Aller au contenu


December 8, 2024


3:00 pm


Pay-What-You-Can at the door


Eighth & Eight Creative Spaces


Tabla with Hari Pal


The always engaging and magnanimous musician and host Cassius Khan and a variety of highly accomplished musicians and tea specialists take the audience on a musical journey around the world, bringing you connection to generations past through songs and experiences that have endured for thousands of years.

Join Cassius and Hari Pal for an illuminating afternoon of music and refreshments. Global Tea Series performances are by Pay-What-You-Can admission. Audience is encouraged to pay what they are able – there is no minimum or maximum amount – in order to keep the arts accessible for all. Payment will be collected at the door on the afternoon of the performance, and cash, credit and debit are accepted methods of payment.
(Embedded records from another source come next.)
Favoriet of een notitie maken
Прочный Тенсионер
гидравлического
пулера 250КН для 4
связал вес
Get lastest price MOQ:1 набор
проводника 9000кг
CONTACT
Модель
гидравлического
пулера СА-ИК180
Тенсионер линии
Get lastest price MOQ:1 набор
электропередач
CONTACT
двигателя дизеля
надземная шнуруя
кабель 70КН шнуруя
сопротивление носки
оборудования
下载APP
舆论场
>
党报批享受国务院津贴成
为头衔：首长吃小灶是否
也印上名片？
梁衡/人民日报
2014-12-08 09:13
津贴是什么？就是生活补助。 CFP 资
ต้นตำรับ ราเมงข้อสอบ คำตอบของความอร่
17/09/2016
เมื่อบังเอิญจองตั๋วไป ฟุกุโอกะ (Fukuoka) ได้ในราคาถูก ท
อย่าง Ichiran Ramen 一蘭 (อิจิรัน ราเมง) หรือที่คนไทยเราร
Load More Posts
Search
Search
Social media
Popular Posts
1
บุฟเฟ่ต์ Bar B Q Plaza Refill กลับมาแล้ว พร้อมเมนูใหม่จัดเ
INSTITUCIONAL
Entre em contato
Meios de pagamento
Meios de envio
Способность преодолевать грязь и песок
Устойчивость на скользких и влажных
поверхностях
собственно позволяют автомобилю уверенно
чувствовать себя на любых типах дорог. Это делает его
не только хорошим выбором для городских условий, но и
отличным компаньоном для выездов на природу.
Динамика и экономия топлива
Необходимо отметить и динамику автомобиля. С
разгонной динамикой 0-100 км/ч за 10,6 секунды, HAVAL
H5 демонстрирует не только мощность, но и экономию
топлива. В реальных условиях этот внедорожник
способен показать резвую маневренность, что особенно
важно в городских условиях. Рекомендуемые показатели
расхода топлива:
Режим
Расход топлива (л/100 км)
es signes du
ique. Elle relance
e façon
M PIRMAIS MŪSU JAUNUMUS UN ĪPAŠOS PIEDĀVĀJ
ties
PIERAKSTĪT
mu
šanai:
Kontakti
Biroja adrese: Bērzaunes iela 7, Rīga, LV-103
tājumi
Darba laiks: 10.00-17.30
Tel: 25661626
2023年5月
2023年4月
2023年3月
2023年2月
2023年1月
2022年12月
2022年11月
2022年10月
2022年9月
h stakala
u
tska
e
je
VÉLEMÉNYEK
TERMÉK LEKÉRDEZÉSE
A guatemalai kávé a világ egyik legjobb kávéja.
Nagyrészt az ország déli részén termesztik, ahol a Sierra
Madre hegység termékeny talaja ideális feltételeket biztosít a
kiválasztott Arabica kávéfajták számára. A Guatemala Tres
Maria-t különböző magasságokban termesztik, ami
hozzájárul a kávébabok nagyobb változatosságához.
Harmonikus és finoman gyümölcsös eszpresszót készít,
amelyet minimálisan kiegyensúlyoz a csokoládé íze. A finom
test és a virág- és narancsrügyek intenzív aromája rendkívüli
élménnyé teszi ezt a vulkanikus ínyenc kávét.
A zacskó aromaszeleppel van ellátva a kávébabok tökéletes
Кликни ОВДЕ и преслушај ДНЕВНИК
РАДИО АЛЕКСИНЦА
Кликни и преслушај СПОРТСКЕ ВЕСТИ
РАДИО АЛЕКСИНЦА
Canada’s most recognizable Indian Classical musician, the globally renowned Cassius Khan is a performer of combining the Classical styles of Ghazal/Thumri singing and the Tabla, the North Indian pair of drums and presents both, simultaneously. He is the senior disciples of the late Malika e Tarannum Mushtari Begum (Dec 25th 1934-March 14th 2004) and Tabla maestro Ustad Rukhsar Ali, who belongs to the Delhi Gharana of Tabla playing. Combining Indian Classical singing with Tabla, for a single artist, is a first in Indian classical music. Many noted Indian Classical Music gurus have proclaimed that singing and playing Tabla in unison is a difficult feat to master as Tabla playing requires skill and strength, as well as an absolute concentration on the kaleidoscopic rhythm patterns of the repertoire, and singing requires absolute skill in the execution of notes and vibrations of the voice and excellent breathing control. Khan’s trademark is performing the extremely rare and difficult “Tarannum Ang Gayaki style” in which the lyrics share a different metre from the rhythm but they join at the Sum point in a certain phrase.

Hari Pal plays tabla in traditional North Indian as well as his own contemporary style. He has developed an unconventional style of tabla solo, where he uses seven tablas to amalgamate Eastern classical rhythms with melody and popular rhythms. His six tablas are usually tuned to a pentatonic scale and when played with a bass tabla (bayan), he creates an expression of rhythm in melody. His exposure to the music of different continents has had a deep influence on his creative rhythmic impulses. Parallel to his proficiency in North Indian style of tabla, he also plays dumbek and djembe. He has conducted several percussion concerts in Canada and USA to emphasize inter-cultural fusion of rhythms with African, Latin American, Middle Eastern and North American drummers.